**Document structure recognition data:**
○ ○ ○ ○

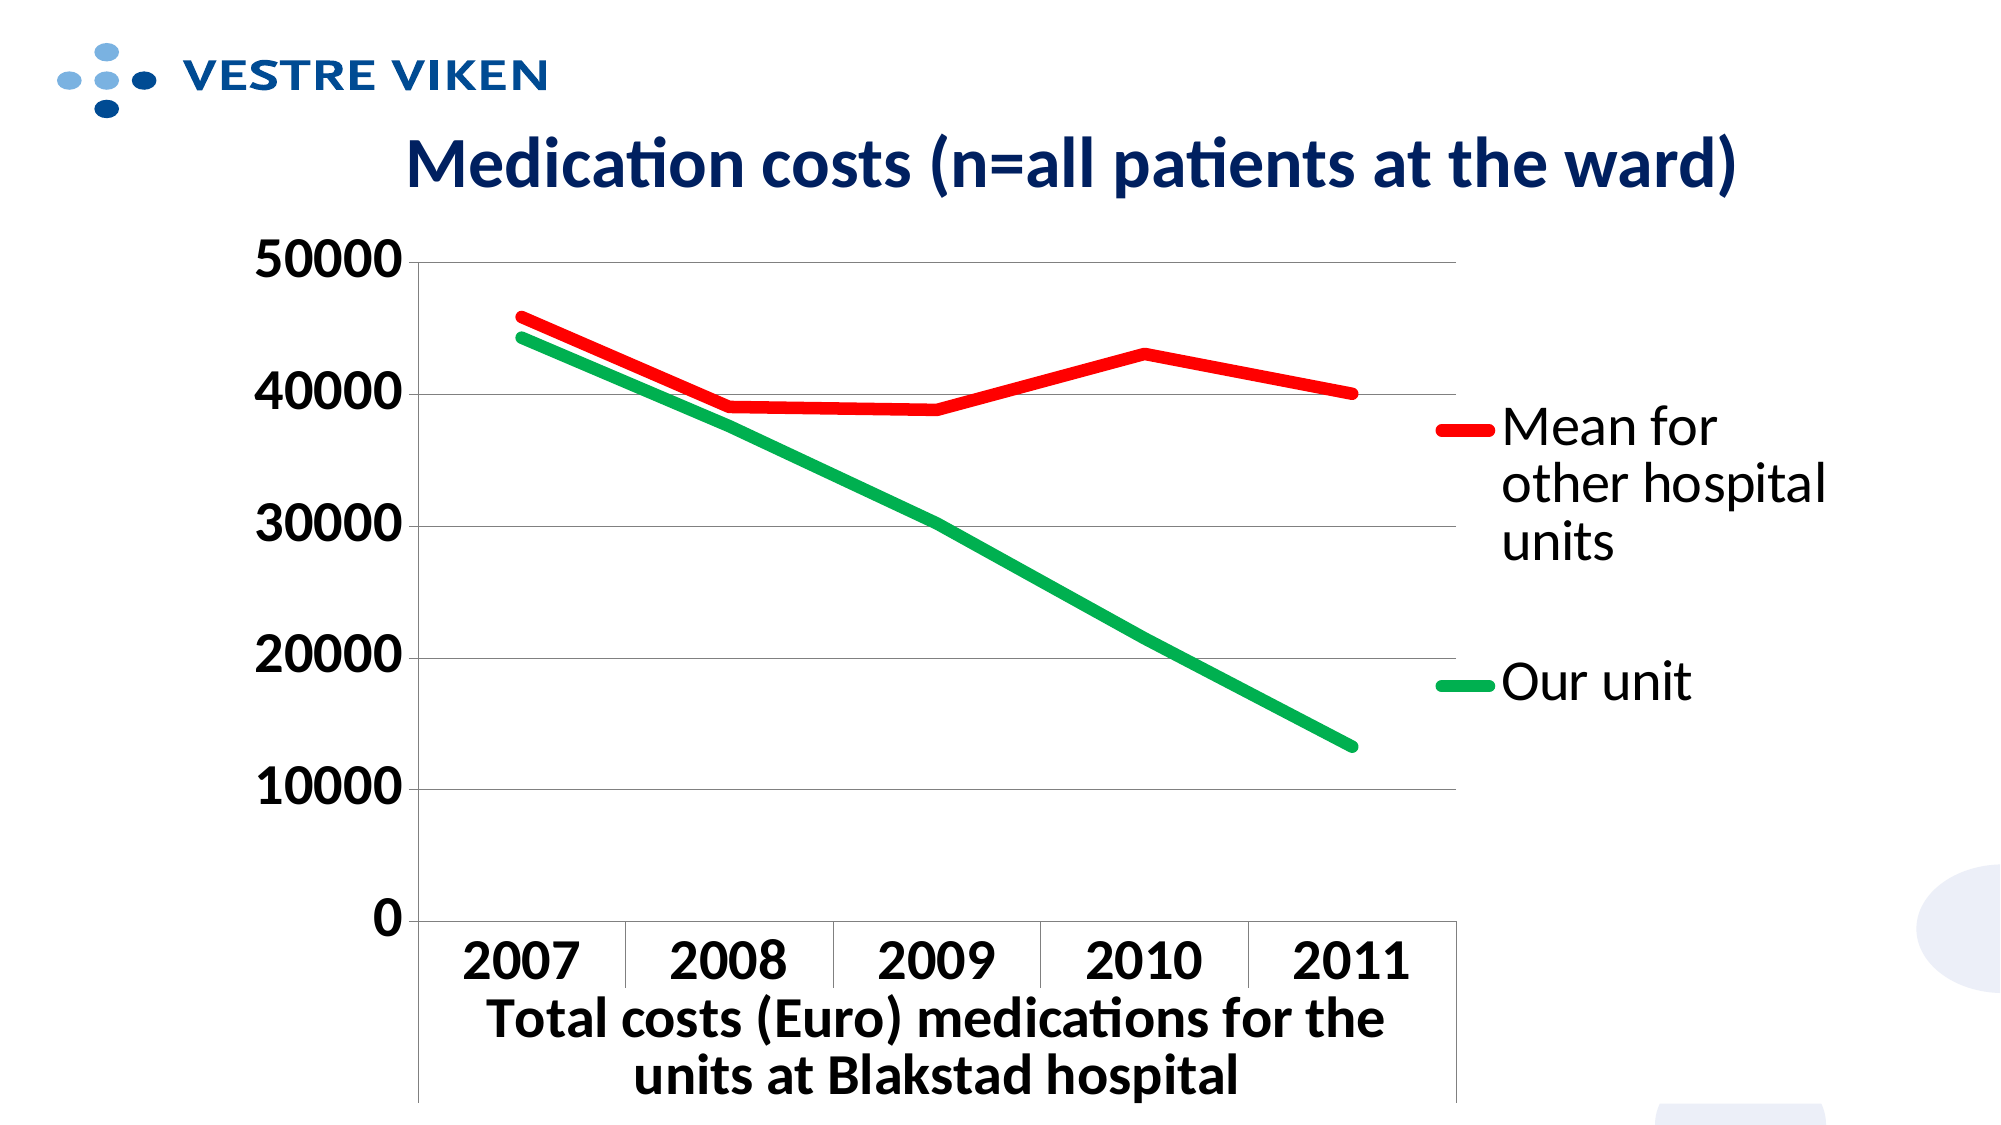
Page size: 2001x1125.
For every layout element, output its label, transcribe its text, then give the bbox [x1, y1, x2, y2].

title Medication costs (n=all patients at the ward) [357, 64, 1789, 226]
chart [211, 227, 1855, 1109]
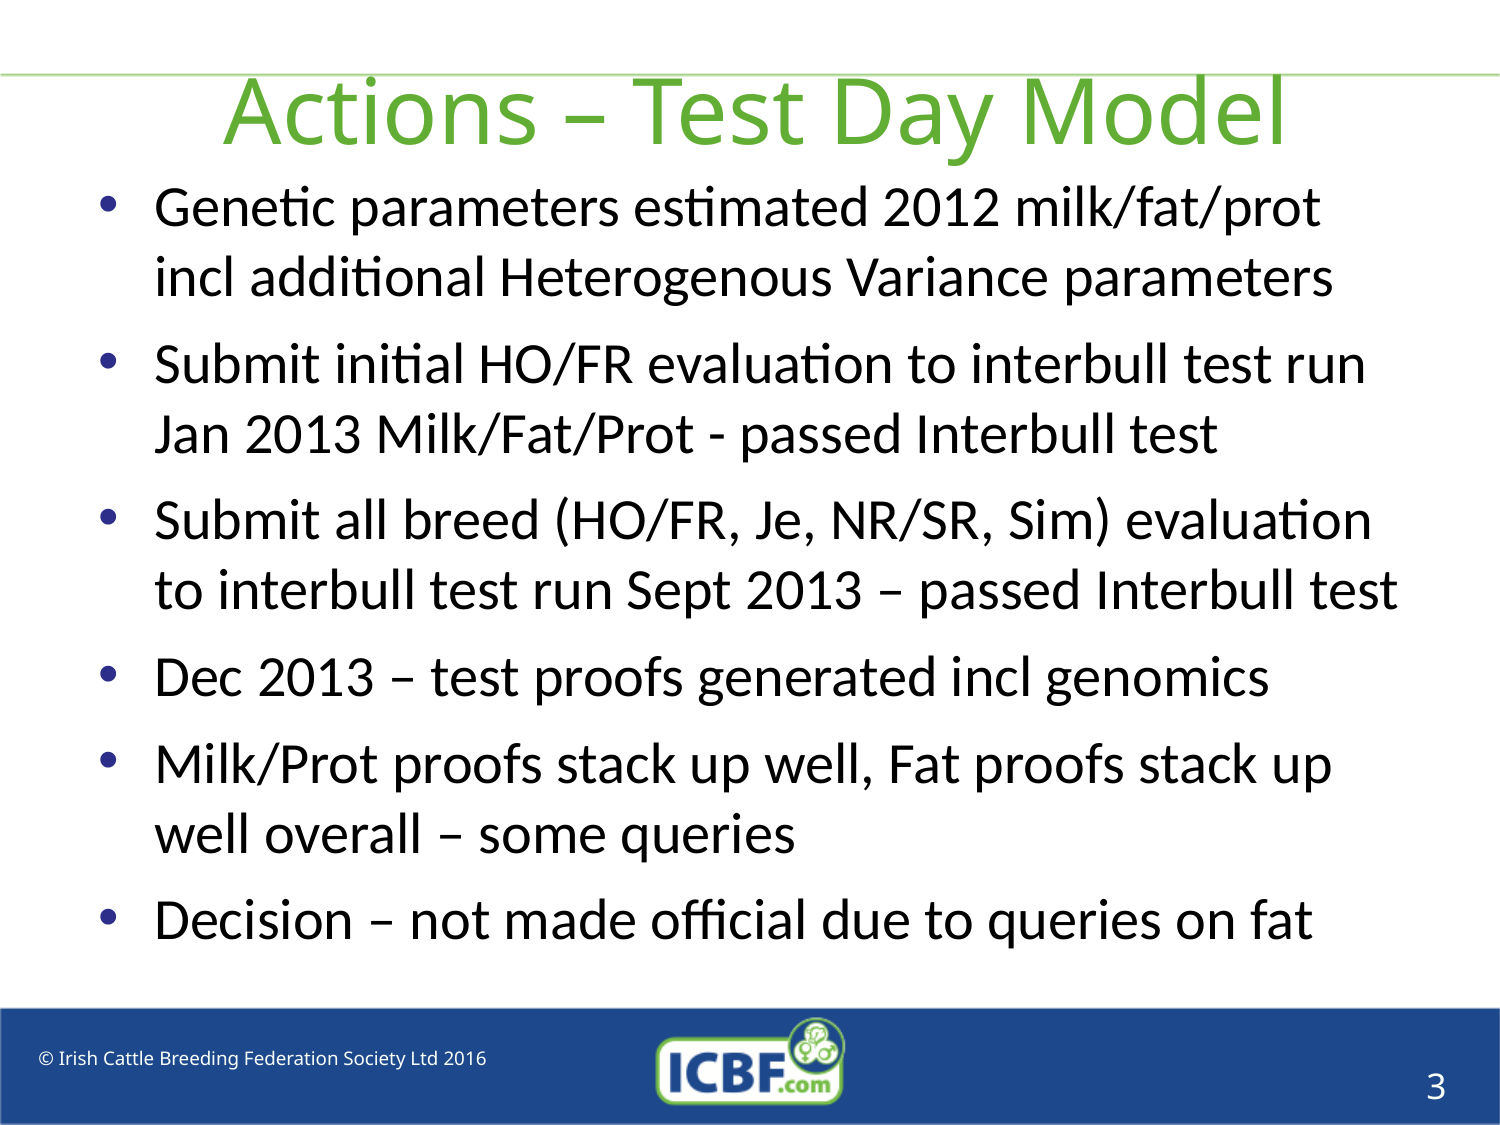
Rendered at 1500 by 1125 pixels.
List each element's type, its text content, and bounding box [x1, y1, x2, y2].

slide_number 3 [1407, 1056, 1466, 1109]
picture [0, 0, 1500, 1125]
list Genetic parameters estimated 2012 milk/fat/prot incl additional Heterogenous Variance parameters Submit initial HO/FR evaluation to interbull test run Jan 2013 Milk/Fat/Prot - passed Interbull test Submit all breed (HO/FR, Je, NR/SR, Sim) evaluation to interbull test run Sept 2013 – passed Interbull test Dec 2013 – test proofs generated incl genomics Milk/Prot proofs stack up well, Fat proofs stack up well overall – some queries Decision – not made official due to queries on fat [76, 160, 1427, 904]
title Actions – Test Day Model [75, 45, 1425, 233]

○ ○ ○ ○

**Problem details:**
Reproduce all entries without any change, and omit the pictures.

**Solution to this task:**
Page size: 2001x1125.
For every layout element, output its label, transcribe its text, then give the bbox [x1, y1, x2, y2].

title Medication costs (n=all patients at the ward) [357, 64, 1789, 226]
chart [211, 227, 1855, 1109]
Rendered at 1500 by 1125 pixels.
List each element's type, its text content, and bounding box [x1, y1, x2, y2].

slide_number 3 [1407, 1056, 1466, 1109]
picture [0, 0, 1500, 1125]
list Genetic parameters estimated 2012 milk/fat/prot incl additional Heterogenous Variance parameters Submit initial HO/FR evaluation to interbull test run Jan 2013 Milk/Fat/Prot - passed Interbull test Submit all breed (HO/FR, Je, NR/SR, Sim) evaluation to interbull test run Sept 2013 – passed Interbull test Dec 2013 – test proofs generated incl genomics Milk/Prot proofs stack up well, Fat proofs stack up well overall – some queries Decision – not made official due to queries on fat [76, 160, 1427, 904]
title Actions – Test Day Model [75, 45, 1425, 233]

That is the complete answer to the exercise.